Users will no longer be able to create repositories. Only the repository admin will be able to do that. The reason for that is that the repositories will now be remotable and possibly much more content will be stored in them. By only allowing certain users to create repositories, we're handing the responsibility for keeping track of the number and purpose of the repos to them.
It will no longer be possible to have private repositories. The accessibility of content is governed by the content groups and thus the private flag on a repo no longer makes much sense.
Writability of repositories will be governed by their relationship to roles having CREATE_BUNDLES and DELETE_BUNDLES permissions.

Enhancements to Bundle Groups

The proposal for bundle permissions as it stands right now creates an analogy for resource groups in the bundle subsystem. With the introduction of scalable content storage and the ability to connect to remote repositories, I think it will be important to further deepen that analogy and come up with the equivalent of dyna-groups for the provisioning system. This will greatly ease the role of the administrators that would otherwise need to manually assign each and every bundle/file from every repository to a set of groups.

Integration with S-RAMP

On the level of repository access, there is not much we can use to integrate more tightly/meaningfully with S-RAMP. We will provide integration for S-RAMP asking RHQ to do stuff (i.e. ask RHQ to deploy something, etc). Going the other way around, i.e. sending some kind of message from RHQ to S-RAMP is possible, too, but due to the very open-ended architecture of S-RAMP I can't imagine a precanned set of things we'd be providing - rather, all I can envision is a for example a set of CLI scripts that could be used in alert notifications and adopted for given S-RAMP installation (there can be different classifications available depending on the business workflow attached to artifacts, etc).

The one thing we can do to optimize the communication with an S-RAMP repository is that if an S-RAMP repository is present as a remote repository in RHQ, the S-RAMP server could be able to send just links to files rather than send them over to RHQ which would store them temporarily somewhere and do its magic with them. If only a link was sent, we could theoretically save on the disk space needed to process the deployment, but I consider that only a marginal feature, not really important for the whole integration to work.

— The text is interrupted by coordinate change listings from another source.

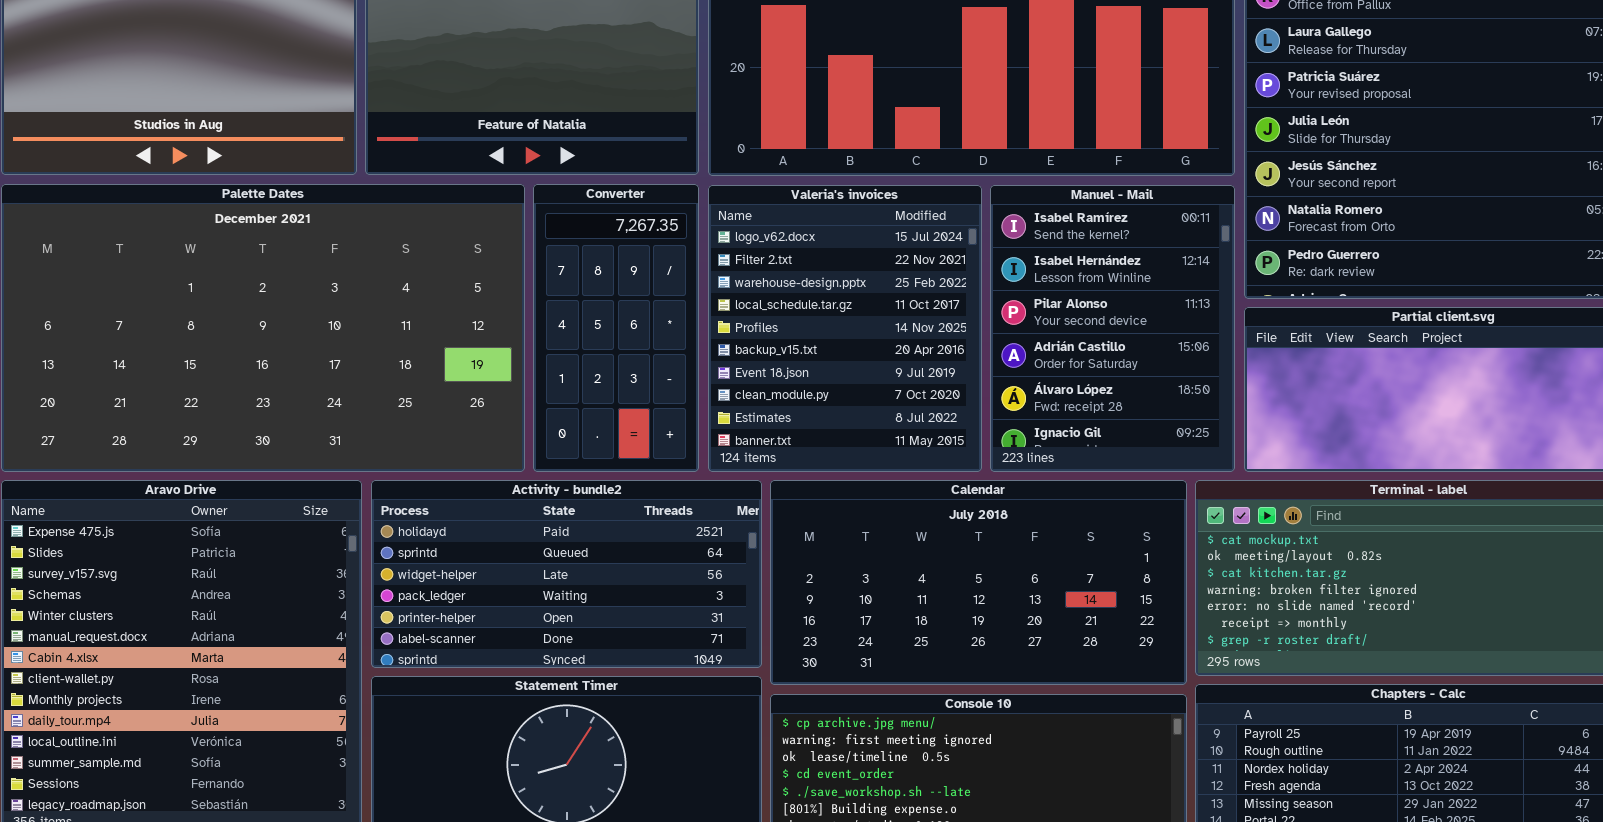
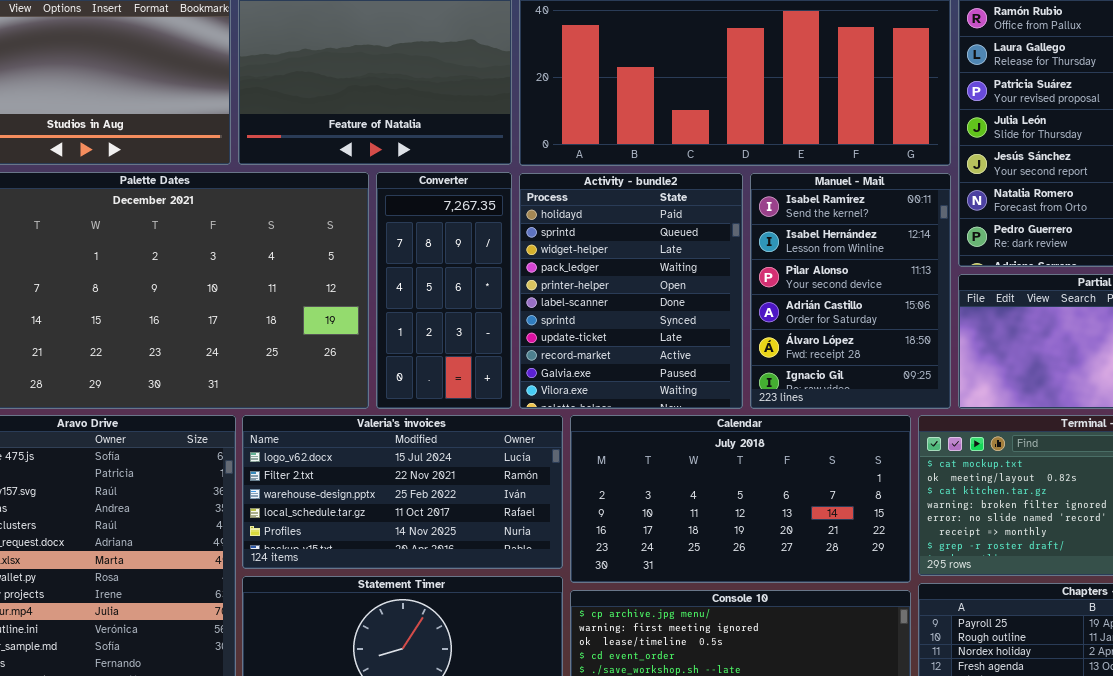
Valeria's invoices: [708,185,982,472] -> [242,415,563,569], moved, resized
Activity - bundle2: [371,480,762,668] -> [519,173,743,409], moved, resized

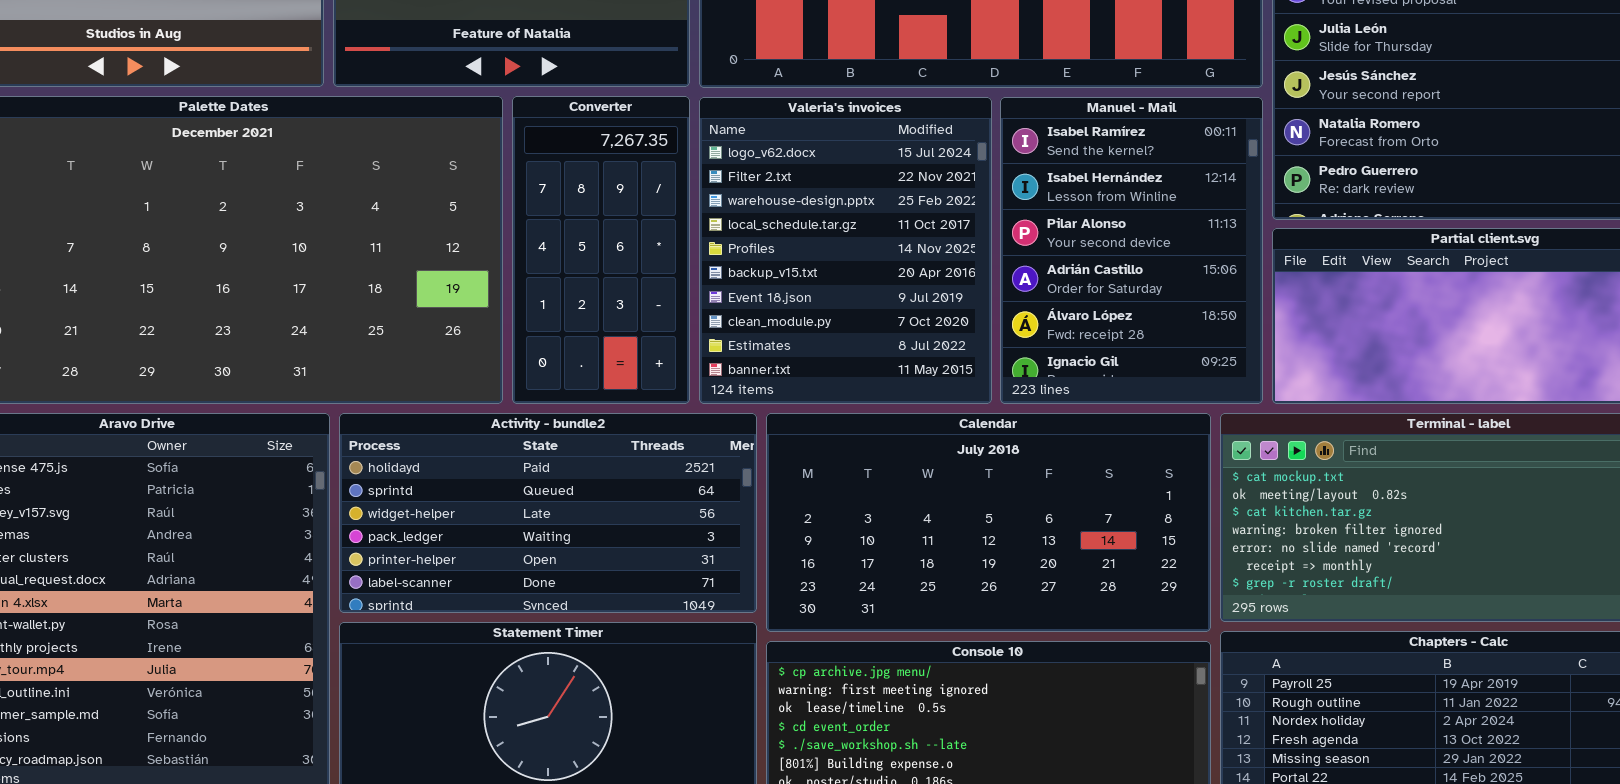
Activity - bundle2: [519,173,743,409] -> [339,413,757,613], moved, resized
Valeria's invoices: [242,415,563,569] -> [699,97,992,404], moved, resized

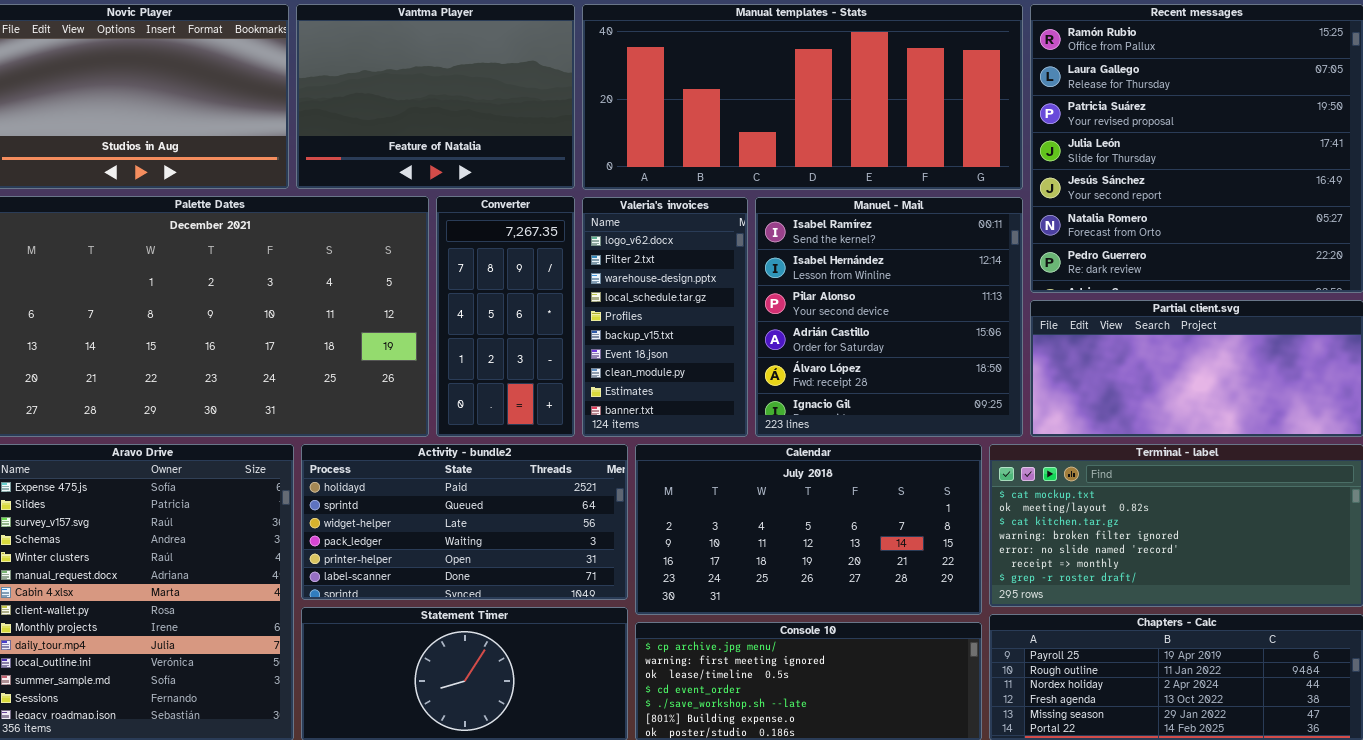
Valeria's invoices: [699,97,992,404] -> [582,197,748,437], resized
Manuel - Mail: [1000,97,1263,404] -> [755,197,1023,437], resized

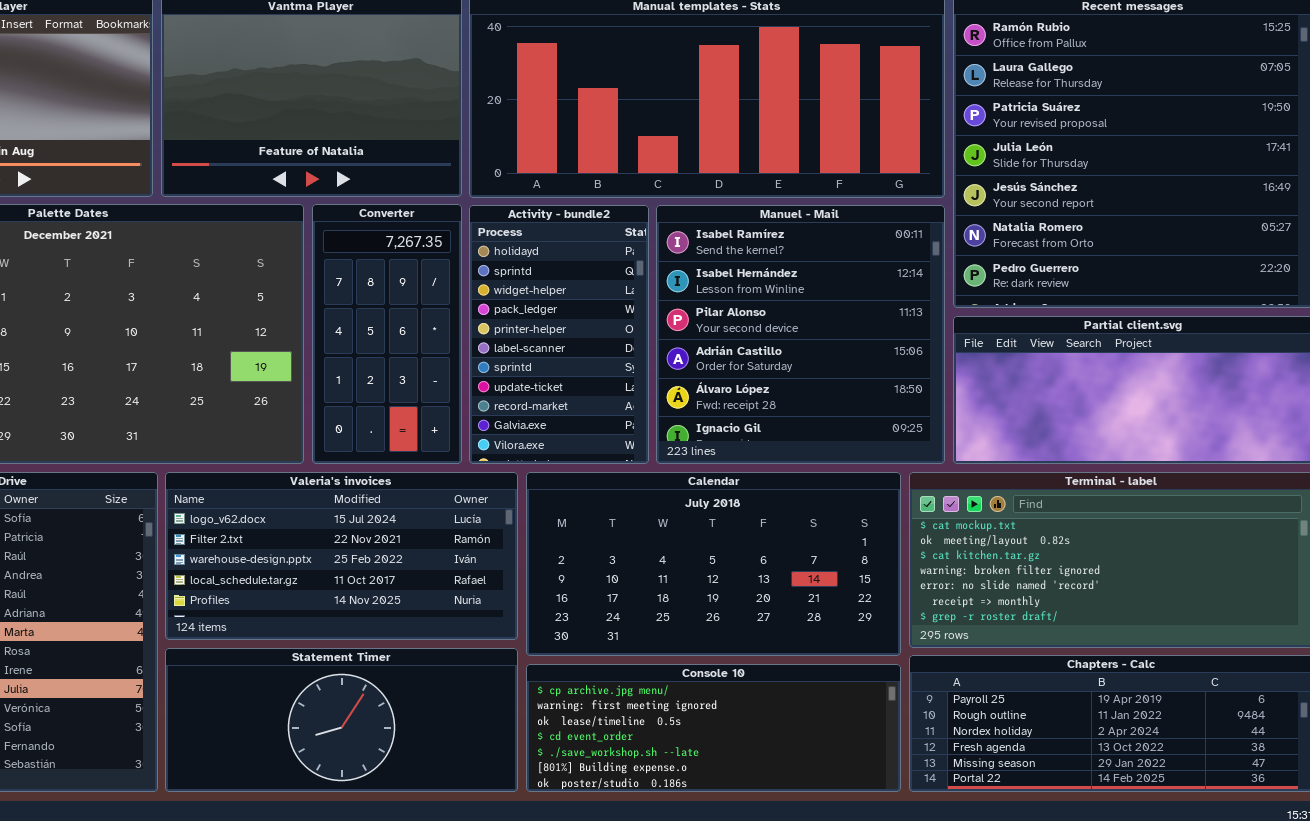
Valeria's invoices: [582,197,748,437] -> [165,472,518,640], moved, resized
Activity - bundle2: [301,444,628,600] -> [469,205,649,464], moved, resized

Of course one of the nice things we could do, which is already mentioned above, is the ability to filter down on the artifacts made accessible to RHQ by specifying an S-RAMP query directly in the "connection details" of the S-RAMP repository.

Metadata usage

S-RAMP provides 3 kinds of metadata on artifacts:

properties
relationships
classifications

Properties and relationships are either defined by "models", which are plugins in S-RAMP so to speak that can "understand" certain type of artifact, or ad-hoc client defined. Classifications are supplied in the form of OWL definitions and clients can use them to divide the artifacts into hierarchical groupings.

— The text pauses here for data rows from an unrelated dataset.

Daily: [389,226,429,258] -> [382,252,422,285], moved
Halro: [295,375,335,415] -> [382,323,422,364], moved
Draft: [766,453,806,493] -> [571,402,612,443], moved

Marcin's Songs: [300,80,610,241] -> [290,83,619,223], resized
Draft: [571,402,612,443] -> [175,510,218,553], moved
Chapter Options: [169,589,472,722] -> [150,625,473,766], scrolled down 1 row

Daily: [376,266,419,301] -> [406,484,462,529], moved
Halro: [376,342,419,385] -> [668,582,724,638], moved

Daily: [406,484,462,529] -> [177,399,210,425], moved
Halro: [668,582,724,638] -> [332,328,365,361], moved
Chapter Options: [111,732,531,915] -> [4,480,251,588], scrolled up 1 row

RHQ Artifacts and Models in S-RAMP

The only "interesting" artifact that is specific to RHQ is the bundle. We would provide the RHQ model and artifact types into S-RAMP that would be able to analyze the zip files and provide additional metadata if the zip file was a bundle. The metadata would include:

a derived artifact called recipe with:
- bundle name and version as properties
we'd discover the other artifacts in the bundle zip (by merely unzipping it)
relationship (isDeployedBy) from the recipe to the artifacts in the bundle based on the <rhq:deploymentUnit> definitions in the bundle recipe.

Mappings

There is quite a big number of usecases that we currently lack the support for that could be modelled by S-RAMP's properties and relationships (like detecting if a deployment requires other deployments as prerequisities, etc.). All we need is to come up with them, make them available in S-RAMP and implement the logic in the RHQ server. The flexibility of the S-RAMP data model gives us quite a bit of freedom in how and when these should be introduced.

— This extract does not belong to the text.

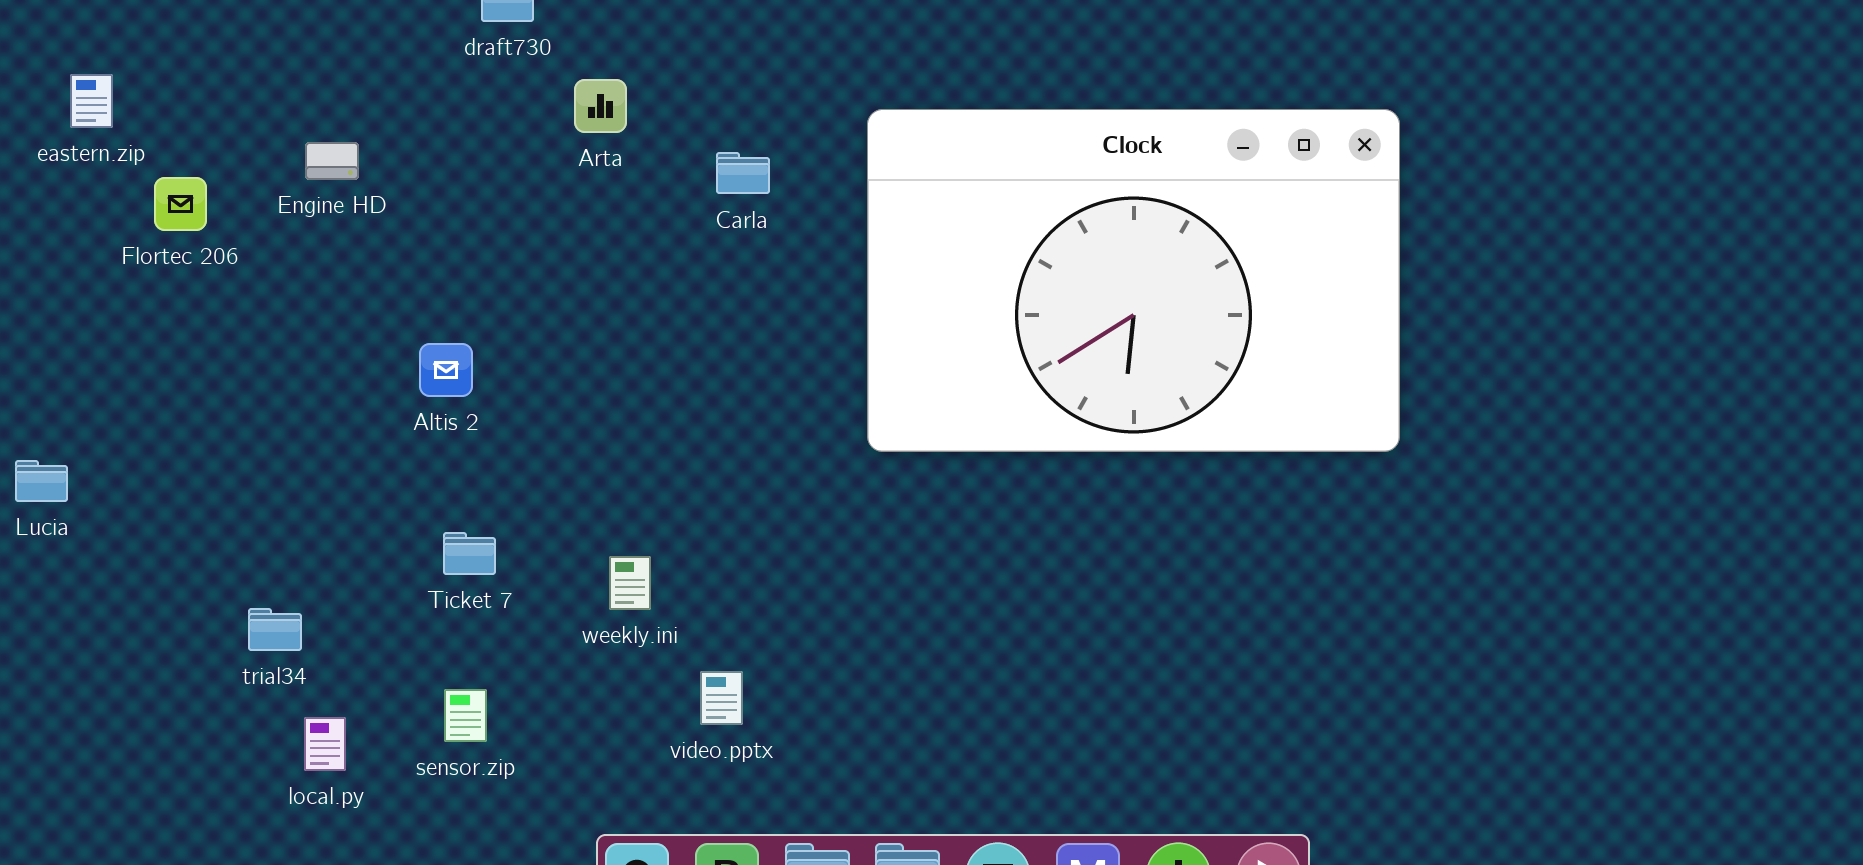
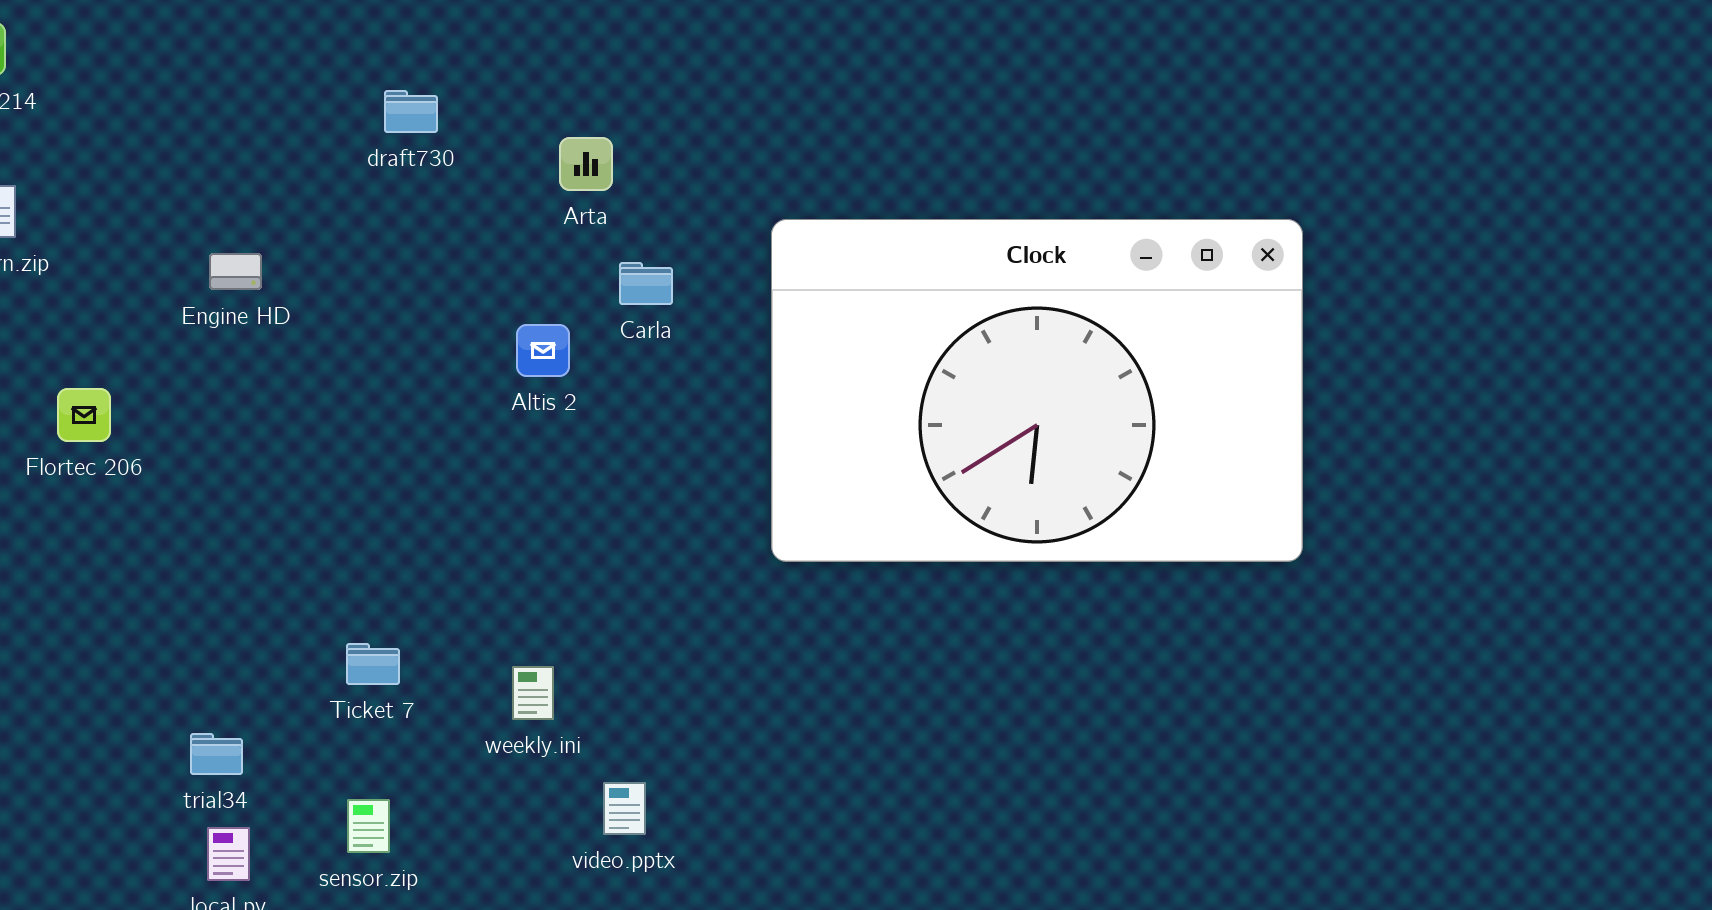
Arta: [574,79,627,133] -> [559,137,613,191], moved
Flortec 206: [154,177,207,231] -> [57,388,111,442], moved
Altis 2: [419,343,473,397] -> [516,324,570,377], moved
trial34: [248,608,302,651] -> [190,733,243,775], moved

Another part of the equation is to instruct RHQ to understand and use user-defined classifications. Classifications together with jBPM workflows are the main types of "things" that would be supplied to S-RAMP to implement user-defined functionality. An example of the workflow would be the development lifecycle of a webapp, as shown in the S-RAMP demo materials. The example of a classification would be the individual phases of the development lifecycle. The workflow would "move" the artifacts from phase to phase and change the classifiers of the artifacts accordingly.

The "meaning" of the individual classifiers is only known to the clients. From the point of RHQ, all we can do is to "assign" various types of RHQ entities to such classifiers. For example the user could say that the classifier "Staging" corresponds to a certain resource group (for certain types of artifacts). This would provide an RHQ-specific (and user-defined) "meaning" of the classifier. Such mapping could then be used to re-deploy artifacts to different servers. Probably we'd need to not only specify that a "Staging" classifier represents a resource group but we'd probably also need to specify what actions are expected when an artifact becomes classified by such classifier and what is expected to happen after an artifact is no longer classified. While this does look like quite a lot of work for the admin of RHQ - this work would be done once and would then work for any workflow in Overlord/S-RAMP. Alternatively, the business logic can be directly executed from the workflows using our REST API.

Migration

Content Repositories

MANAGE_REPOSITORIES will remain the same
the private flag on the repositories will be removed.
For each user a new role will be created with CREATE_BUNDLES and DELETE_BUNDLES permissions, to which all the user's repositories will be assigned. This will give the users control over their private and public repos the same way as they used to have.
A new dynamic content group will be created that will match all the content in all the public repositories. All users will become members of a new role to which this new content group will be assigned. This will give everyone access to the public repositories the same way as they used to have.

Content Sources

It is theoretically possible to create compatibility layer that would transfer our current content sources into the new model as new remote repositories. I consider that a low priority though.

Bundles

Bundles will be converted from the current storage model to simple files in the new provisioning model.
All the bundles will be moved to a new repository called "Bundles".
The bundle groups will remain the same.